Do you might have an CSS where this case is considered ?

And do you perhaps already have an idea on how to approach this bug?

So this fix basically involves the requiredLineBreakCounts because based on what i read in the Specs, every white space has to be considered and because we handled the required line breaks at the end, all the whitespace css rules couldn't be applied to these breaks

${{\color{Green}\Huge{\textsf{Passing\ tests:\ }}}}$

[TestCase("<div><p>test1 test1 test1 ! test1</p>\\n<p>test2 test2  test2 test2</p></div>", "test1 test1 test1 ! test1\n\n\\n\n\ntest2 test2 test2 test2")]
[TestCase("<div style=\"white-space: normal;\"><p>Test</p>&#010;<p>Test</p></div>", "Test\n\nTest")]
[TestCase("<div style=\"white-space:pre;\"><p>Test</p>&#010;                                          <p>Test</p></div>", "Test\n\n\n                                          \n\nTest")]
[TestCase("<div style=\"white-space: pre-wrap;\"><p>Test</p>&#010;<p>Test</p></div>", "Test\n\n\n\n\nTest")]

${{\color{Red}\Huge{\textsf{Broken\ tests:\ }}}}$

[TestCase("<div style=\"white-space: pre-line;\"><p>Test</p>\n<p>Test</p></div>", "Test\n\nTest")]
[TestCase("<div style=\"white-space: break-spaces;\"><p>Test</p>\n<p>Test</p></div>", "Test\n\n\n\n\nTest")]

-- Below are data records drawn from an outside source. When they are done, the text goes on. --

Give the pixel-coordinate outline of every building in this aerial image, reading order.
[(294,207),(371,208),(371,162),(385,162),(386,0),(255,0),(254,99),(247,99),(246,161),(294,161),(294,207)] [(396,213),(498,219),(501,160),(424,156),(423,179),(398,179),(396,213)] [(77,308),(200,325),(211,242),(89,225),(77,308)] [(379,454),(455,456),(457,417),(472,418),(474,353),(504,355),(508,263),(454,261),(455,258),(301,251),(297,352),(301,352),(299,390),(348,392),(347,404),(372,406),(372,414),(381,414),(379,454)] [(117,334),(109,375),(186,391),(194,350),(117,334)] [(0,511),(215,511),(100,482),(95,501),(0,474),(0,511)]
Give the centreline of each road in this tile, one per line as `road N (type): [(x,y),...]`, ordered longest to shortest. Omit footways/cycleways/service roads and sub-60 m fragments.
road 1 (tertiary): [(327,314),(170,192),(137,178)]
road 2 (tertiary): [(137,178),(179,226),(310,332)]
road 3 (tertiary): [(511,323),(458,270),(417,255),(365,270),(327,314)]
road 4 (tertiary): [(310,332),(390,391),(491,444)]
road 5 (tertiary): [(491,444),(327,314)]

${{\color{Aqua}\Huge{\textsf{Fix\ patch:\ }}}}$

diff --git a/src/AngleSharp.Css/Extensions/ElementExtensions.cs b/src/AngleSharp.Css/Extensions/ElementExtensions.cs
index 7e687f2..5eb65c3 100644
--- a/src/AngleSharp.Css/Extensions/ElementExtensions.cs
+++ b/src/AngleSharp.Css/Extensions/ElementExtensions.cs
@@ -196,7 +196,7 @@ private static void ItcInCssBox(ICssStyleDeclaration elementStyle, ICssStyleDecl
                     var lastLine = node.NextSibling is null ||
                         String.IsNullOrEmpty(node.NextSibling.TextContent) ||
                         node.NextSibling is IHtmlBreakRowElement;
-                    ProcessText(textElement.Data, sb, parentStyle, lastLine);
+                    ProcessText(textElement.Data, sb, parentStyle, lastLine, requiredLineBreakCounts);
                 }
                 else if (node is IHtmlBreakRowElement)
                 {
@@ -390,12 +390,15 @@ private static Boolean IsBlockLevel(INode node)
             }
         }
 
-        private static void ProcessText(String text, StringBuilder sb, ICssStyleDeclaration style, Boolean lastLine)
+        private static void ProcessText(String text, StringBuilder sb, ICssStyleDeclaration style, Boolean lastLine, Dictionary<Int32, Int32> requiredLineBreakCounts)
         {
             var startIndex = sb.Length;
             var whiteSpace = style?.GetWhiteSpace();
             var textTransform = style?.GetTextTransform();
-            var isWhiteSpace = startIndex > 0 ? Char.IsWhiteSpace(sb[startIndex - 1]) && sb[startIndex - 1] != Symbols.NoBreakSpace : true;
+            bool IsWhiteSpace(Char c) { return Char.IsWhiteSpace(c) && c != Symbols.NoBreakSpace; }
+            var isWhiteSpace = startIndex <= 0
+                || (IsWhiteSpace(sb[startIndex - 1])
+                || (requiredLineBreakCounts.ContainsKey(startIndex) && IsWhiteSpace(text[0])));
 
             for (var i = 0; i < text.Length; i++)
             {

Fix for it with additional tests landed in devel.